Léon Braconnier

Beeindruckende „neue“ Family Of Man!

Am 12. Dezember 2013 hatte unsere Vereinigung die Mönche der Benediktinerabtei ins Clerfer Schloss zu einer Besichtigung der Family of Man eingeladen. Die Chefin Anke Reitz ließ es sich nicht nehmen, die Gäste persönlich zu empfangen und durch die verschiedenen Säle zu geleiten.

Für alle Beteiligten sollte es ein nachhaltiger Nachmittag werden. Einmal mehr wurden wir uns bewusst, welch außerordentlichen Schatz das Clerfer Schloss hortet. Museographisch auf dem neuesten Stand, hätte die Ausstellung ohne Zweifel in jeder Weltmetropole ihren Platz. Das zeitgenössische, minimalistische Ambiente mit seinem kargen Mix an Farben und Formen verschmilzt in seltener Harmonie mit dem Erlebnis, sich in historischen Mauern zu befinden.

Wie aber würden die Mönche die rundum erneuerte Ausstellung aufnehmen?

Wie würden sie die 503 Fotos angehen? Sie auf historische Zeitdokumente, auf fotographische Meisterleistungen reduzieren? Oder darüber hinaus als Einladung zum Gespräch, zur Besinnung?

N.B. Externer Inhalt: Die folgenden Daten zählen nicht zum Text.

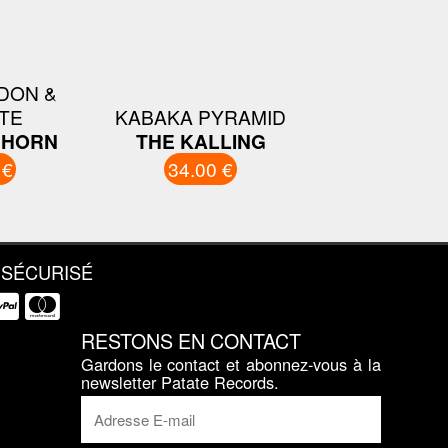
DON &
TE
KABAKA PYRAMID
 HORN
THE KALLING
 €
34.00 €
 SÉCURISÉ
RESTONS EN CONTACT
Gardons le contact et abonnez-vous à la
newsletter Patate Records.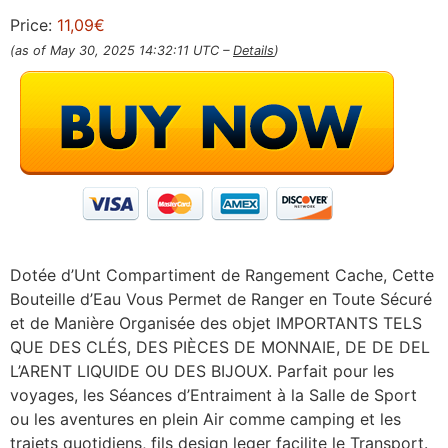
Price:
11,09€
(as of May 30, 2025 14:32:11 UTC –
Details
)
Dotée d’Unt Compartiment de Rangement Cache, Cette
Bouteille d’Eau Vous Permet de Ranger en Toute Sécuré
et de Manière Organisée des objet IMPORTANTS TELS
QUE DES CLÉS, DES PIÈCES DE MONNAIE, DE DE DEL
L’ARENT LIQUIDE OU DES BIJOUX. Parfait pour les
voyages, les Séances d’Entraiment à la Salle de Sport
ou les aventures en plein Air comme camping et les
trajets quotidiens, fils design leger facilite le Transport.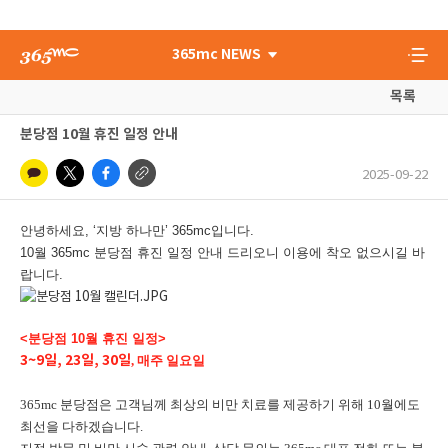
365mc NEWS
목록
분당점 10월 휴진 일정 안내
2025-09-22
안녕하세요, ‘지방 하나만’ 365mc입니다.
10월 365mc 분당점 휴진 일정 안내 드리오니 이용에 착오 없으시길 바
랍니다.
<분당점 10월 휴진 일정>
3~9일, 23일, 30일
, 매주 일요일
365mc 분당점은 고객님께 최상의 비만 치료를 제공하기 위해 10월에도
최선을 다하겠습니다.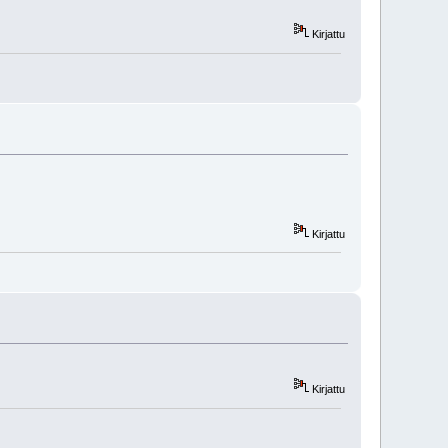
Kirjattu
Kirjattu
Kirjattu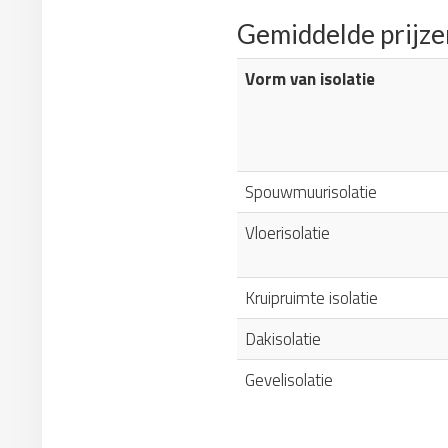
Gemiddelde prijze
Vorm van isolatie
Spouwmuurisolatie
Vloerisolatie
Kruipruimte isolatie
Dakisolatie
Gevelisolatie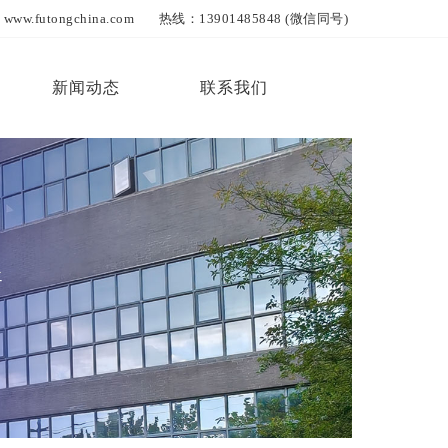
ngchina.com 热线：13901485848 (微信同号)
新闻动态
联系我们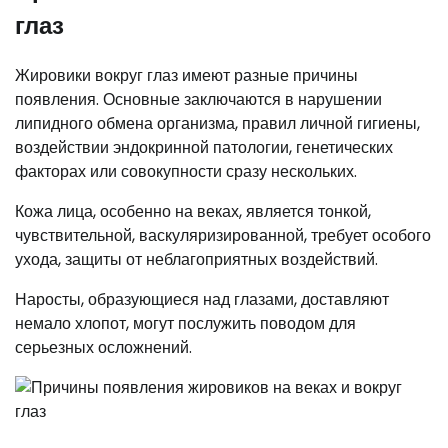
глаз
Жировики вокруг глаз имеют разные причины
появления. Основные заключаются в нарушении
липидного обмена организма, правил личной гигиены,
воздействии эндокринной патологии, генетических
факторах или совокупности сразу нескольких.
Кожа лица, особенно на веках, является тонкой,
чувствительной, васкуляризированной, требует особого
ухода, защиты от неблагоприятных воздействий.
Наросты, образующиеся над глазами, доставляют
немало хлопот, могут послужить поводом для
серьезных осложнений.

Unwillkürlich musste ich an den bemerkenswerten Beitrag von Rosch Krieps „Museum oder Mission?“ (nos cahiers 2000, 2-3) denken. Tatsächlich sind beide Facetten, Museum oder Mission, am Ende doch nur eine Medaille. Nur durch das Zusammenwirken beider Seiten kann man die ganze Tragweite der „Family of Man“ ermessen, und es ist beileibe kein Zufall, dass die UNESCO die Originalbilder der Ausstellung in das prestigeträchtige Register „Mémoire du Monde“ aufgenommen hat.

Man konnte an jenem Tag so manches in den Gesichtern der Mönche lesen. Ihren Augen folgen, die über die Bilder wanderten, über all das was das Leben ausmacht. Bilder des Glücks, der Freude, des Lächelns, der Begeisterung, der Liebe, der Hoffnung. Bilder des Leids, der Tränen, der Bitterkeit, des Todes. Die Gesichter der Benediktiner waren der Spiegel für 503 Bilder, für all die Schattierungen des Lebens von der Geburt bis zum Tod. Für all die Geschichten von Händen die umarmen und von denen, die Verderbnis bringen. Wir alle haben an jenem Nachmittag das zarte Flüstern der Verliebten vernommen, und leider auch den Verzweiflungsschrei der Frau aus Palestina.

Von der Betroffenheit bis zur Freude, vom amüsierten Staunen bis zum Schweigen, die Skala des Empfindens schien endlos.

The Family of Man. Wir sind alle die gleiche Familie. Wieso flammt auf dem blauen Planeten immer wieder Hass auf, Fanatismus, Nationalismus, Verachtung? Wieso schenkt der Allmächtige der Ungerechtigkeit, der Armut und dem Krieg tausend Leben?

Warum gelingt es der Menschheit trotz Bildung und reichhaltiger Erfahrung nicht, in Frieden zu leben, in Würde, in Freiheit, in Harmonie mit den Mitmenschen, den Tieren und der Natur?

Am Ende der Besichtigung badet man in einem Gefühl der Demut, aber auch der Hoffnung. Kaum vorzustellen, dass die Ausstellung einen Besucher kalt lässt! Es ist schon seltsam, dass jeder für sich von diesem oder jenem Bild in seinem tiefen Innern berührt wird.

Es ist dann, als ob sich eine Tür öffne, um Licht oder Schatten in einen hinein fließen zu lassen. Und dann ist man ganz nahe dran, an dem Moment wo vor langer Zeit ein Film belichtet wurde, wo ein perfektes Zusammenspiel von Blende, Verschlusszeit und Linse den Blick eines Fotographen verewigt haben. Und Du stehst dann vor dem Foto, das auf weißem Corian von nur 50 Lux angestrahlt wird, vergnügt, staunend oder tief berührt.

Der Besuch der Benediktiner hatte um 14:45 Uhr begonnen. Als sie das Schloss verließen, hatte sich der Mantel der Dunkelheit schon über das Ardennerstädtchen ausgebreitet.

Ich bin überzeugt, dass die Clerfer Mönche sich auf dem Heimweg bewusst waren, dass ihre Gebete vielleicht mehr denn je gebraucht werden. Auf dass die Menschen der Welt endlich verstehen, dass sie eine Familie sind. Unabhängig von Geschlecht, Hautfarbe, Glauben, Beruf, Vermögen.

Möge der Besucherstrom der neuen, beeindruckenden “ Family of Man » in den kommenden Jahrzehnten nie versiegen!